Dennis wzruszony po obejrzeniu filmu dokumentalnego o Sennie
"Tak, w niektórych momentach płakałem"
04.04.1111:43
2685wyświetlenia
Ron Dennis przyznał, że obejrzenie nowego filmu dokumentalnego o Ayrtonie Sennie wywołało u niego duże emocje.
Tak, w niektórych momentach płakałem- powiedział były szef zespołu McLaren włoskiej La Gazzetta dello Sport.
Pewne obrazy głęboko mnie dotknęły. Łączyły nas bardzo bliskie relacje (z Senną), spieraliśmy się tylko o kontrakty- ujawnił 63-latek, sprawujący pieczę nad stajnią z Woking w czasach, gdy słynny Brazylijczyk zdobył w jej barwach swoje trzy mistrzowskie tytuły.

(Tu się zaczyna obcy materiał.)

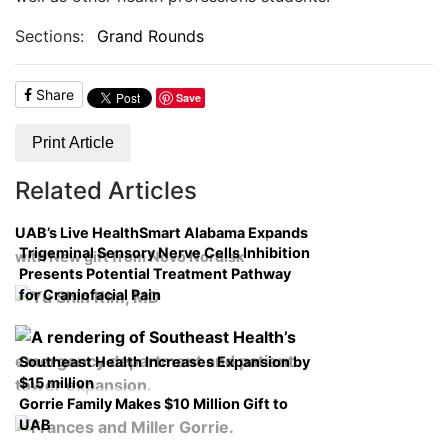
Sections:
Grand Rounds
Share
Save
Print Article
Related Articles
UAB’s Live HealthSmart Alabama Expands
Trigeminal Sensory Nerve Cells Inhibition
with New gift from Novo Nordisk
Presents Potential Treatment Pathway
for Craniofacial Pain
Southeast Health Increases Expansion by
$15 million
Gorrie Family Makes $10 Million Gift to
UAB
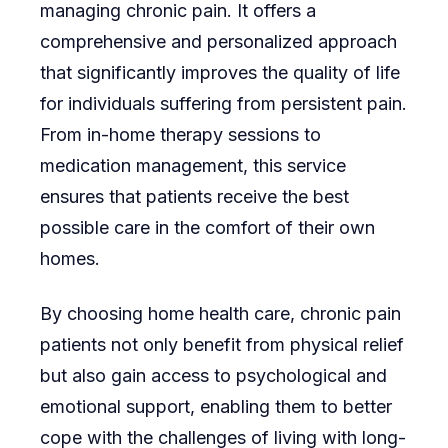
managing chronic pain. It offers a
comprehensive and personalized approach
that significantly improves the quality of life
for individuals suffering from persistent pain.
From in-home therapy sessions to
medication management, this service
ensures that patients receive the best
possible care in the comfort of their own
homes.
By choosing home health care, chronic pain
patients not only benefit from physical relief
but also gain access to psychological and
emotional support, enabling them to better
cope with the challenges of living with long-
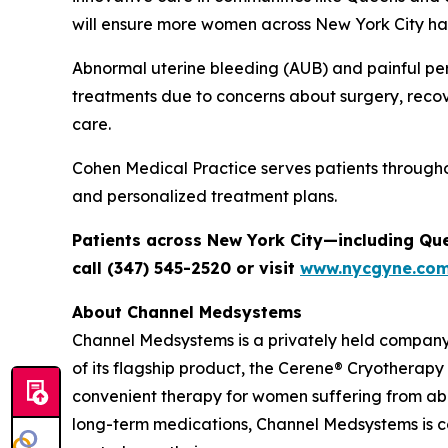
will ensure more women across New York City hav
Abnormal uterine bleeding (AUB) and painful per
treatments due to concerns about surgery, recov
care.
Cohen Medical Practice serves patients through
and personalized treatment plans.
Patients across New York City—including Qu
call (347) 545-2520 or visit
www.nycgyne.co
About Channel Medsystems
Channel Medsystems is a privately held compan
of its flagship product, the Cerene® Cryotherapy
convenient therapy for women suffering from ab
long-term medications, Channel Medsystems is 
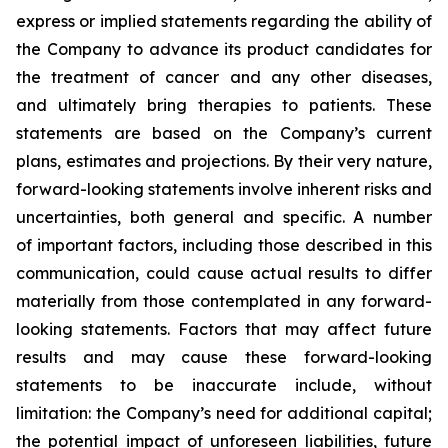
express or implied statements regarding the ability of
the Company to advance its product candidates for
the treatment of cancer and any other diseases,
and ultimately bring therapies to patients. These
statements are based on the Company’s current
plans, estimates and projections. By their very nature,
forward-looking statements involve inherent risks and
uncertainties, both general and specific. A number
of important factors, including those described in this
communication, could cause actual results to differ
materially from those contemplated in any forward-
looking statements. Factors that may affect future
results and may cause these forward-looking
statements to be inaccurate include, without
limitation: the Company’s need for additional capital;
the potential impact of unforeseen liabilities, future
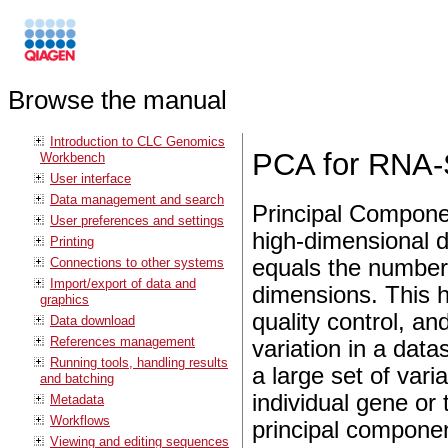
Browse the manual
Introduction to CLC Genomics
PCA for RNA
Workbench
User interface
Data management and search
Principal Componen
User preferences and settings
high-dimensional 
Printing
Connections to other systems
equals the number 
Import/export of data and
dimensions. This he
graphics
quality control, an
Data download
References management
variation in a dat
Running tools, handling results
a large set of vari
and batching
individual gene or 
Metadata
Workflows
principal componen
Viewing and editing sequences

W filmie sporo uwagi poświęcono zaciętej rywalizacji Senny z Alainem Prostem, ale Dennis nie żałuje umiejscowienia ich w tej samej ekipie:
Gdy próbujesz zwyciężać tylko jednym zawodnikiem, to cierpi na tym zdolność do wygrywania całego zespołu. Bezsporny jest fakt, że w 1988 roku triumfowaliśmy w 15 z 16 rozegranych wyścigów.
Brytyjczyk dodał, że utrzymywał podobnie zażyłe stosunki również z Miką Hakkinenem oraz Lewisem Hamiltonem, a obecny skład zespołu McLaren jest o wiele bardziej zgodny.

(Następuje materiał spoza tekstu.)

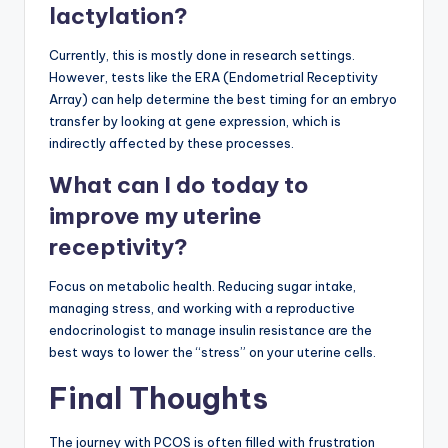
lactylation?
Currently, this is mostly done in research settings.
However, tests like the ERA (Endometrial Receptivity
Array) can help determine the best timing for an embryo
transfer by looking at gene expression, which is
indirectly affected by these processes.
What can I do today to
improve my uterine
receptivity?
Focus on metabolic health. Reducing sugar intake,
managing stress, and working with a reproductive
endocrinologist to manage insulin resistance are the
best ways to lower the “stress” on your uterine cells.
Final Thoughts
The journey with PCOS is often filled with frustration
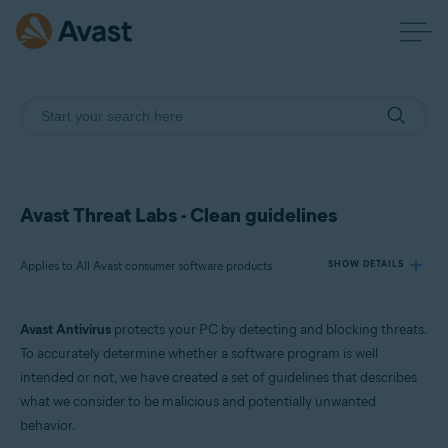
Avast Threat Labs - Clean guidelines
Applies to All Avast consumer software products
SHOW DETAILS
Avast Antivirus
protects your PC by detecting and blocking threats.
Products:
To accurately determine whether a software program is well
All Avast consumer software products
intended or not, we have created a set of guidelines that describes
what we consider to be malicious and potentially unwanted
Operating systems:
behavior.
All supported platforms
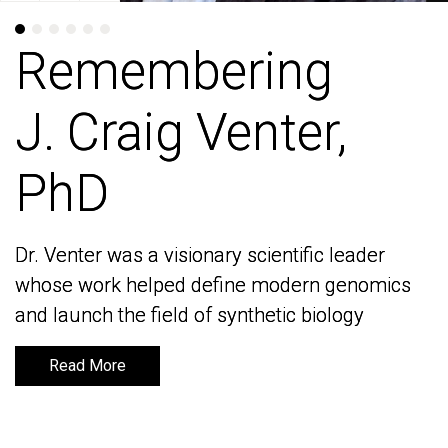
Remembering
Remembering
J. Craig Venter,
J. Craig Venter,
PhD
PhD
Dr. Venter was a visionary scientific leader
Dr. Venter was a visionary scientific leader
whose work helped define modern genomics
whose work helped define modern genomics
and launch the field of synthetic biology
and launch the field of synthetic biology
Read More
Read More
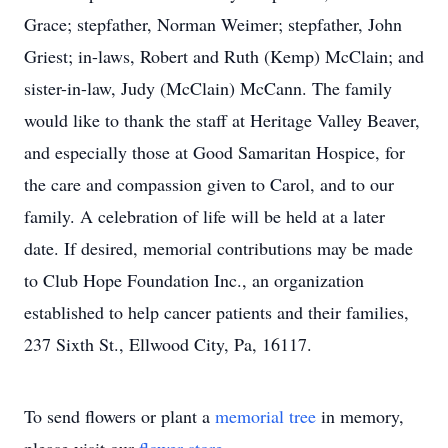
Grace; stepfather, Norman Weimer; stepfather, John
Griest; in-laws, Robert and Ruth (Kemp) McClain; and
sister-in-law, Judy (McClain) McCann. The family
would like to thank the staff at Heritage Valley Beaver,
and especially those at Good Samaritan Hospice, for
the care and compassion given to Carol, and to our
family. A celebration of life will be held at a later
date. If desired, memorial contributions may be made
to Club Hope Foundation Inc., an organization
established to help cancer patients and their families,
237 Sixth St., Ellwood City, Pa, 16117.
To send flowers or plant a
memorial tree
in memory,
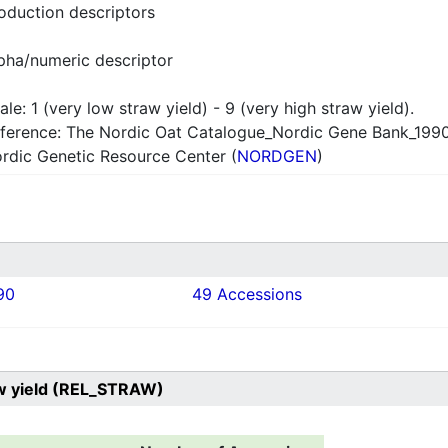
oduction descriptors
pha/numeric descriptor
ale: 1 (very low straw yield) - 9 (very high straw yield).
ference: The Nordic Oat Catalogue_Nordic Gene Bank_199
rdic Genetic Resource Center (
NORDGEN
)
90
49 Accessions
aw yield (REL_STRAW)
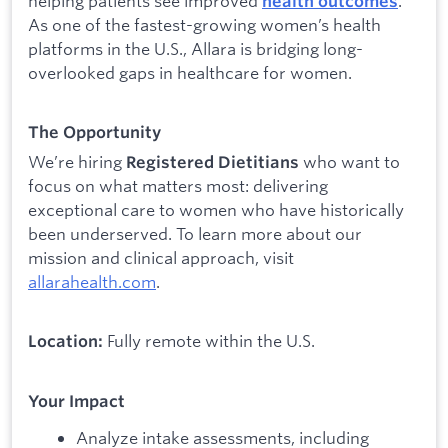
helping patients see improved
.
health outcomes
As one of the fastest-growing women’s health
platforms in the U.S., Allara is bridging long-
overlooked gaps in healthcare for women.
The Opportunity
We’re hiring
who want to
Registered Dietitians
focus on what matters most: delivering
exceptional care to women who have historically
been underserved. To learn more about our
mission and clinical approach, visit
allarahealth.com
.
Fully remote within the U.S.
Location:
Your Impact
Analyze intake assessments, including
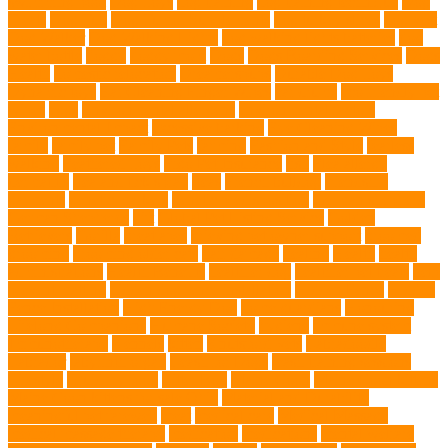
swimming pool
Dog Toys
dog training
dog training technique
Dog
Treats
Dog Tub
Dog Tumor Supplements
dog turkey slices
dog vest
Dog Walker
Dog Walking Lights
dog walking lights batteries
dog
water bottle
doggy
doggy mom
Dogs
Dogs Boarding Services
Dogs
Health
domestic relocation
Dreamerspups
Durable Dog Toys
Dynamic toys
Ear Cleaning Finger Wipes
ear drums
eco friendly pet
wipes
eggs
Environmental allergens
environmental factors
Environmental Impact
excessive barking
Eye Cleaning Wipes
family
family pet
Family Pets
farming
Fashion and Style
fearless
walking
Feathered Toys
Figo Pet Insurance
fish
Flea allergy
dermatitis
flea and tick spray
fleas
French bulldog
friendship
garments
genetic markers
genetic predisposition
German shepherd
German Shepherds
gift
Global Pet Listing Service
Golden
Retrievers
Gorilla
great apes
grieving pet owner support
groomed
grooming
grooming older cats
hair damage
healing
Health
health
administrations
Health Benefits
healthier dog
healthier pet treats
help
prevent matting
hidden dog fence installation
Hidden Fence
Hidden
Fence Installation
High Energy Dog
home guardians
Honouring
Lifelong Companions
Humane Society
hygiene
immune system
Immunotherapy
Kennels
kitten
Knutsford Vets
Labradoodle
Labrador
labyrinth organ
Leash for Dogs
leash training sessions
Lifestyle
liquid fry food
Litter Box
Maine Coon
Maine Coon kittens
Maine Coon kittens for sale Ohio
Material and Durability
meaningful pet farewell
meat
medical care
Medical Massage
medical massage therapy
medication
medications
mental welfare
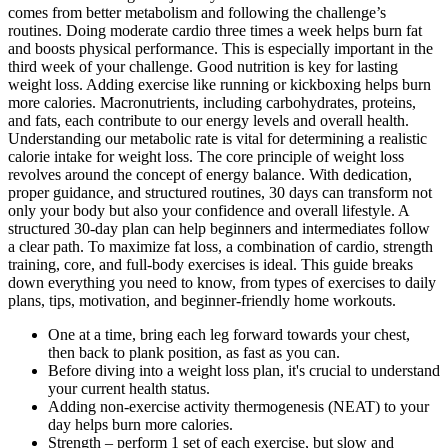
comes from better metabolism and following the challenge’s
routines. Doing moderate cardio three times a week helps burn fat
and boosts physical performance. This is especially important in the
third week of your challenge. Good nutrition is key for lasting
weight loss. Adding exercise like running or kickboxing helps burn
more calories. Macronutrients, including carbohydrates, proteins,
and fats, each contribute to our energy levels and overall health.
Understanding our metabolic rate is vital for determining a realistic
calorie intake for weight loss. The core principle of weight loss
revolves around the concept of energy balance. With dedication,
proper guidance, and structured routines, 30 days can transform not
only your body but also your confidence and overall lifestyle. A
structured 30-day plan can help beginners and intermediates follow
a clear path. To maximize fat loss, a combination of cardio, strength
training, core, and full-body exercises is ideal. This guide breaks
down everything you need to know, from types of exercises to daily
plans, tips, motivation, and beginner-friendly home workouts.
One at a time, bring each leg forward towards your chest,
then back to plank position, as fast as you can.
Before diving into a weight loss plan, it's crucial to understand
your current health status.
Adding non-exercise activity thermogenesis (NEAT) to your
day helps burn more calories.
Strength – perform 1 set of each exercise, but slow and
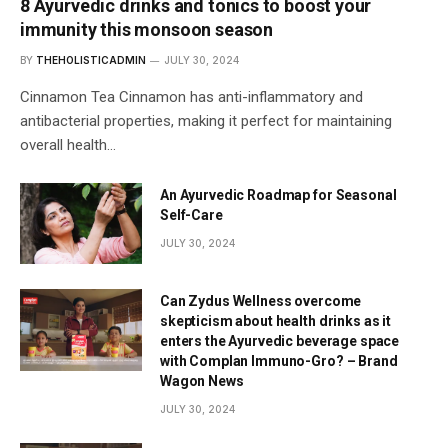
8 Ayurvedic drinks and tonics to boost your
immunity this monsoon season
BY
THEHOLISTICADMIN
JULY 30, 2024
Cinnamon Tea Cinnamon has anti-inflammatory and
antibacterial properties, making it perfect for maintaining
overall health…
An Ayurvedic Roadmap for Seasonal
Self-Care
JULY 30, 2024
Can Zydus Wellness overcome
skepticism about health drinks as it
enters the Ayurvedic beverage space
with Complan Immuno-Gro? – Brand
Wagon News
JULY 30, 2024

Martin Whitmarsh nie ma tyle problemów ze swoimi podopiecznymi, co ja kiedyś- przyznał z uśmiechem.
Dennis w rozmowie z innym włoskim dziennikiem - Corriere della Sera zostało dodatkowo spytany, czy rekord F1 siedmiu mistrzowskich tytułów zdobytych przez jednego zawodnika byłby inny, gdyby Senna nie zginął w 1994 roku.
Możesz na to odpowiedzieć tylko przy użyciu kryształowej kuli- stwierdził.
Gdy przyszedł do Williamsa ten zespół miał kłopoty, lecz on wykorzystałby swe doświadczenie i został czempionem co najmniej po raz czwarty.